MLB to RSNs: It’s time to think direct-to-consumer

Major League Baseball is considering a rule change that cord cutters can cheer. After years of relying on traditional distribution of local games via cable and satellite (plus, to a limited extent, over-the-top streaming), MLB is now urging its regional sports networks to explore direct-to-customer possibilities for local fans.

“What we’re trying to do now is work with those RSNs to figure out what type of structure would make sense for an over-the-top product that may not require authentication,” said MLB’s chief operations and strategy officer Chris Marinak in a “Producing OTT Sports Content” keynote interview I led at the Stream TV Sports Summit.

As in, instead of asking online viewers to authenticate themselves with login credentials for a TV service already carrying a regional sports network’s programming, the RSN would sell service direct to those fans.

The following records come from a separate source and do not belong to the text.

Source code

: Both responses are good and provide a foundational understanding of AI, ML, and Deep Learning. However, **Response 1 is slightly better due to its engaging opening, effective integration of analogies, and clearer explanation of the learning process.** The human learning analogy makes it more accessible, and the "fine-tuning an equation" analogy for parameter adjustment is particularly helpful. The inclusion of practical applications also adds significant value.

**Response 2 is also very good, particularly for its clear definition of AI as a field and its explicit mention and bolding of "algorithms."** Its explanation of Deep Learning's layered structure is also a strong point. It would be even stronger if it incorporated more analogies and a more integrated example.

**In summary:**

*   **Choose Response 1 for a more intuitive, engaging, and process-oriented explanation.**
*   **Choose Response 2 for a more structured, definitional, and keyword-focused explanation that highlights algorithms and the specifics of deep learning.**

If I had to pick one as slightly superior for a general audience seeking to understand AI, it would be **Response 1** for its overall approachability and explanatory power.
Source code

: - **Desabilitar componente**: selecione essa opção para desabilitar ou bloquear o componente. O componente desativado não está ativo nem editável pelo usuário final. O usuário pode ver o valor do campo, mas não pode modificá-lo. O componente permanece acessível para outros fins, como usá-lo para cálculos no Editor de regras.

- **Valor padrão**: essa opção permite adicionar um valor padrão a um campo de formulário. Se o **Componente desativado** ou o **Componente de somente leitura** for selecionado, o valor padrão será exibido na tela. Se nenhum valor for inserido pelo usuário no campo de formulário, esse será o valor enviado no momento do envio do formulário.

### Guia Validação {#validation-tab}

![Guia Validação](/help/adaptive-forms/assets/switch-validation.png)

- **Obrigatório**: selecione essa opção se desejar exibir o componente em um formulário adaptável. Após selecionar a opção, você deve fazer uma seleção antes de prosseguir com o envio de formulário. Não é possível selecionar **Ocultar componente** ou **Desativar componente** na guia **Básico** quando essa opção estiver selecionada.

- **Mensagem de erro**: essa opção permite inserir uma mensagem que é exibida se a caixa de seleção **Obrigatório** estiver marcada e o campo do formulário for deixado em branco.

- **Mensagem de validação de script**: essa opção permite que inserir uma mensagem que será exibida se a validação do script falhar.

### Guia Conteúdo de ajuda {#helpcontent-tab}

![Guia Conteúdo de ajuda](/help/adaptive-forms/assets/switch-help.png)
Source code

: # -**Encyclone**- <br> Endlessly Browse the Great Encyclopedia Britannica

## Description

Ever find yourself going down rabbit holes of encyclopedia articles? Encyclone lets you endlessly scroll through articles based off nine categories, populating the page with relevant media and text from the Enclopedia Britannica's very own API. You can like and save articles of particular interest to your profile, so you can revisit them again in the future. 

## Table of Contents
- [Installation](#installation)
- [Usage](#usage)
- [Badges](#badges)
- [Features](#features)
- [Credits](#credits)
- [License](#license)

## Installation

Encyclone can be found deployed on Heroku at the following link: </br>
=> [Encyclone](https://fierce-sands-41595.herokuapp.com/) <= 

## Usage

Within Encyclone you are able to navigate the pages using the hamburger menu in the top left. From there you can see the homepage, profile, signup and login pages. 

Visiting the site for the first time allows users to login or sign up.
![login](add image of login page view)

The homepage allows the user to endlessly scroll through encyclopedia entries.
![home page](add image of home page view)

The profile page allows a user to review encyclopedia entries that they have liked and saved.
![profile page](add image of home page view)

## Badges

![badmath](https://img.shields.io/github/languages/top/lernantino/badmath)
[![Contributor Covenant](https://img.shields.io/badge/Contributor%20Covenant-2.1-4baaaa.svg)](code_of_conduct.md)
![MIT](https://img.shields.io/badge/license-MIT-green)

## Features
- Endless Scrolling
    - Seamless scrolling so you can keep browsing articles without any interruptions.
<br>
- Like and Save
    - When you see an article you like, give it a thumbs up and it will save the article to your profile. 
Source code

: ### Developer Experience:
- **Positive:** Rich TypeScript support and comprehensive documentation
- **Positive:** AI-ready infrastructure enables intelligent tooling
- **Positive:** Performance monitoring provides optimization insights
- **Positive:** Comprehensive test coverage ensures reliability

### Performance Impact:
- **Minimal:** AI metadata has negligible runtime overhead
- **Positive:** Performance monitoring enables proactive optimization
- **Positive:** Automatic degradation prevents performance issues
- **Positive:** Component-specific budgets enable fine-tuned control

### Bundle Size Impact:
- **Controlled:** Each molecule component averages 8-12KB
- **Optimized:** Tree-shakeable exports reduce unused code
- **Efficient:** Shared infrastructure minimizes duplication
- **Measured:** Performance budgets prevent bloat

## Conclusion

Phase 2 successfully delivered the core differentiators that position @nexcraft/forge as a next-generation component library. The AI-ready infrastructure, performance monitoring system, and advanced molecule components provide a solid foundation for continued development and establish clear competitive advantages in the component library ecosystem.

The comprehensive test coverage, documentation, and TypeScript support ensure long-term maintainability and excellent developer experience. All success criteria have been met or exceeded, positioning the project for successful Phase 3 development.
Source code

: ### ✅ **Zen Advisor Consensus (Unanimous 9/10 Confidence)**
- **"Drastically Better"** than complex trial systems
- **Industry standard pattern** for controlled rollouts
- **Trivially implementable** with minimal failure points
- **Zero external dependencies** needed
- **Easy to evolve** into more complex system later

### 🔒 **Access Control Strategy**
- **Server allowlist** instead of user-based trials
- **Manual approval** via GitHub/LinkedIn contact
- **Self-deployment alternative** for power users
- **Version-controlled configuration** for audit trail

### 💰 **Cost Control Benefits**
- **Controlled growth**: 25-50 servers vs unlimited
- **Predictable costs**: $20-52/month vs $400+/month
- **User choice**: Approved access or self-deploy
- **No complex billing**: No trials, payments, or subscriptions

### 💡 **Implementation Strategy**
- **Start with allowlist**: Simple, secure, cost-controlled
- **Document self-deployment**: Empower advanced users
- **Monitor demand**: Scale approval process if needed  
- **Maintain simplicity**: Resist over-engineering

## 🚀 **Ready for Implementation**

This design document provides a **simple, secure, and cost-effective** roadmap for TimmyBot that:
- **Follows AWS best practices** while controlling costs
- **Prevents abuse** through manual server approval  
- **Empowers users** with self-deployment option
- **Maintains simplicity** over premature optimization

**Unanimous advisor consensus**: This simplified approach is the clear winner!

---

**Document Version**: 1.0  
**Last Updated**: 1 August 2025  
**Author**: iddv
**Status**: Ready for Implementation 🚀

Marinak earlier hinted at this possibility in an answer at MLB’s March 17 media preview event: “We are speaking with all the distributors about ways to make a direct sports offering available to consumers in that market.”

That followed years of cord cutting chipping away at cable and satellite subscriber bases. And while linear streaming services welcomed baseball RSNs to an unprecedented degree in 2019, the fall of 2020 saw Hulu and YouTube TV dump dozens of them—leaving 22 baseball RSNs available online this year only on one OTT offering, the $85 tier at AT&T TV.

In the summit interview, Marinak didn’t describe what a DTC offering might look like, saying “There’s no blueprint for that right now.”

(I reminded him that MLB dropped regional blackouts for Washington Nationals games during the team’s first year in D.C. because the Mid-Atlantic Sports Network had almost zero distribution then. The Toronto Blue Jays’ SportsNet Now SVOD service could provide another template.)

Marinak added that rights negotiations will be particularly tricky due to all the parties involved, as well as MLB’s interest in retaining overall control over where live game footage plays.

So direct-to-customer streaming looks at best like a 2022 prospect.

In many other ways, however, his talk showed how much MLB has pivoted from old notions of where online video would fit.

Take Film Room, the extensively-searchable library of clips that MLB debuted last year—with sharing tools included, a distinct contrast to earlier MLB video efforts.

“We weren’t that interested in having fans and consumers taking our content and posting it in different places,” Marinak said. “We’ve basically done a 180.”

By letting fans mash up their own highlight reels from clips they pick out with such criteria as player, location, inning and type of play, Film Room also lets MLB benefit from its fans’ interest and creativity.

“We have a limited editorial group,” he said. “We can only create so many highlight reels.”

And while Film Room is still evolving—answering a question about the lack of a “walkoff” tag, Marinak said the machine-learning algorithms behind its search have yet to recognize a game-winning hit—it’s also yielding a little marketing upside to MLB.

“It gives you like a real-time lens into what players are popular,” he said of video searches. “If you look at something like jersey sales, there’s a little bit of lag.”